### Raw data
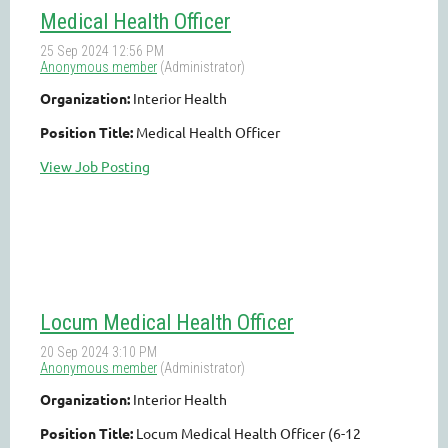
Medical Health Officer
Organization:
Interior Health
Position Title:
Medical Health Officer
View Job Posting
Locum Medical Health Officer
Organization:
Interior Health
Position Title:
Locum Medical Health Officer (6-12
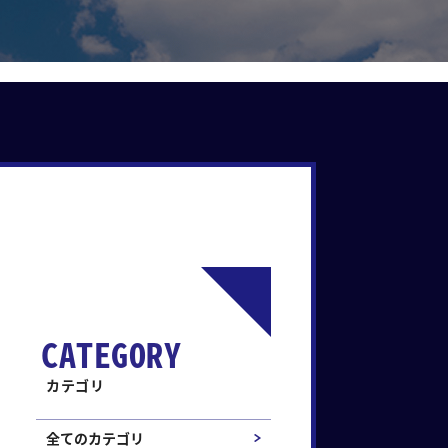
CATEGORY
カテゴリ
全てのカテゴリ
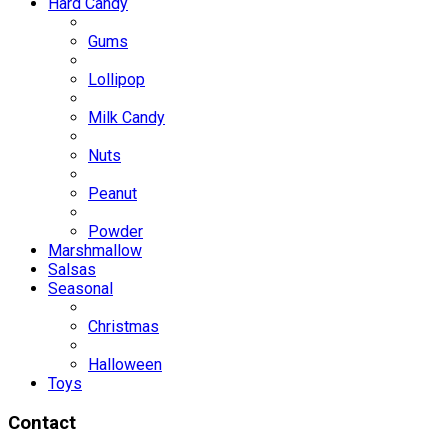
Hard Candy
Gums
Lollipop
Milk Candy
Nuts
Peanut
Powder
Marshmallow
Salsas
Seasonal
Christmas
Halloween
Toys
Contact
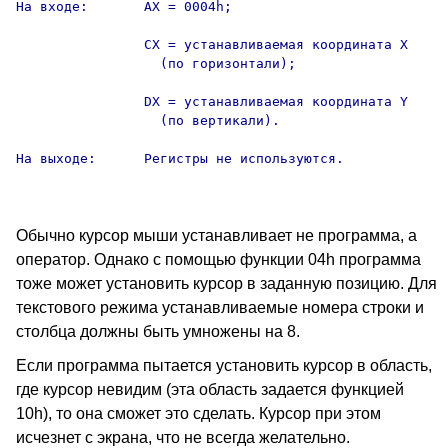
На входе:       AX = 0004h;

                CX = устанавливаемая координата X 

                  (по горизонтали);

                DX = устанавливаемая координата Y

                  (по вертикали).

На выходе:      Регистры не используются.

Обычно курсор мыши устанавливает не программа, а
оператор. Однако с помощью функции 04h программа
тоже может установить курсор в заданную позицию. Для
текстового режима устанавливаемые номера строки и
столбца должны быть умножены на 8.
Если программа пытается установить курсор в область,
где курсор невидим (эта область задается функцией
10h), то она сможет это сделать. Курсор при этом
исчезнет с экрана, что не всегда желательно.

### What to do
Exact copies of the line with "Регистры не используются." and of every later line in the entries make up the whole answer.

### Response below
На выходе:      Регистры не используются.

Обычно курсор мыши устанавливает не программа, а
оператор. Однако с помощью функции 04h программа
тоже может установить курсор в заданную позицию. Для
текстового режима устанавливаемые номера строки и
столбца должны быть умножены на 8.
Если программа пытается установить курсор в область,
где курсор невидим (эта область задается функцией
10h), то она сможет это сделать. Курсор при этом
исчезнет с экрана, что не всегда желательно.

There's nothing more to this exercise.